** Extracted entries follows **

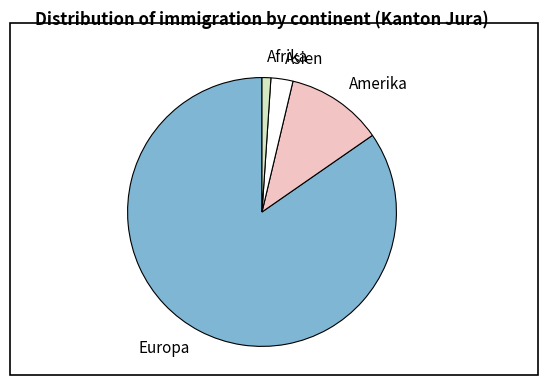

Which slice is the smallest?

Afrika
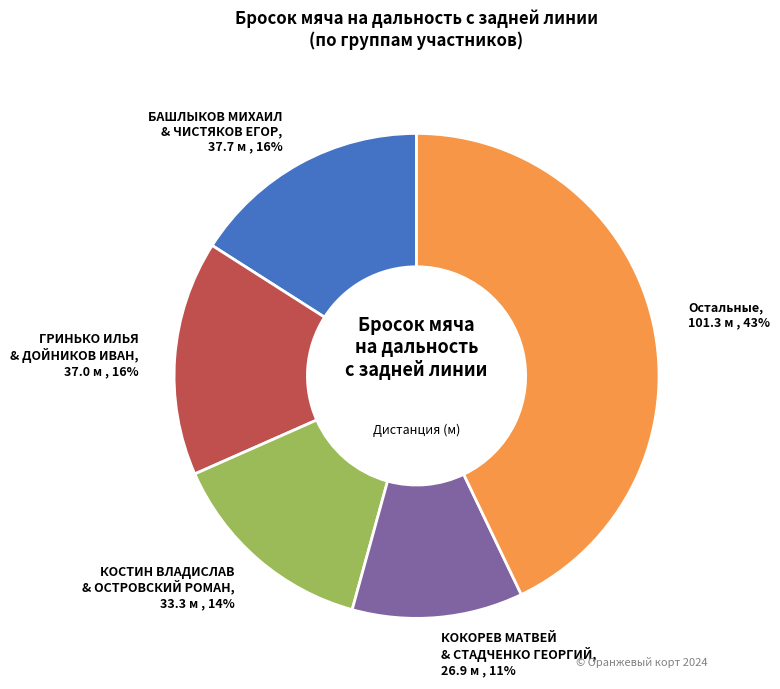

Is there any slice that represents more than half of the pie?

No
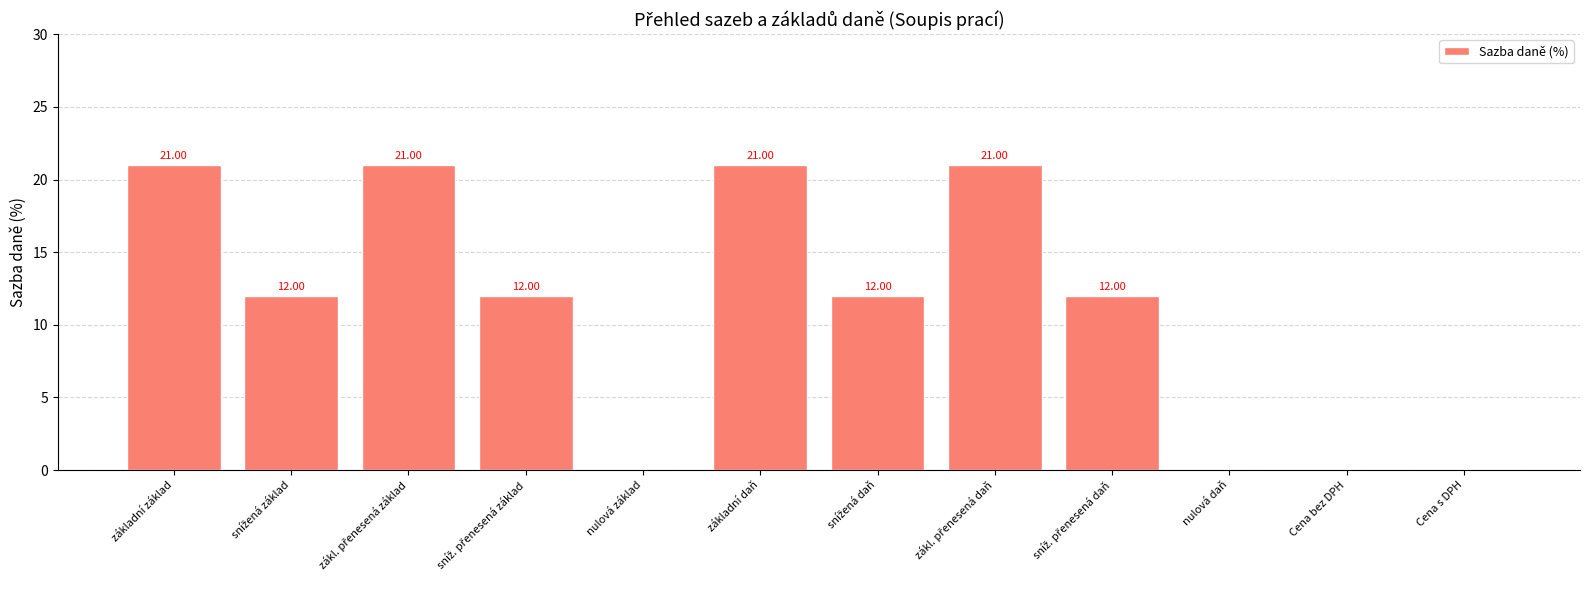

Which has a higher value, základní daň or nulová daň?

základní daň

** End of Extracted entries **

» To-do item: Express everything from the line containing "Is there any" down to the end of the records as a Markdown table with the columns Row and Line. Skip blank lines and leave out the pictures.

» Result below:
| Row | Line |
|---|---|
| 1 | Is there any slice that represents more than half of the pie? |
| 2 | No |
| 3 | Which has a higher value, základní daň or nulová daň? |
| 4 | základní daň |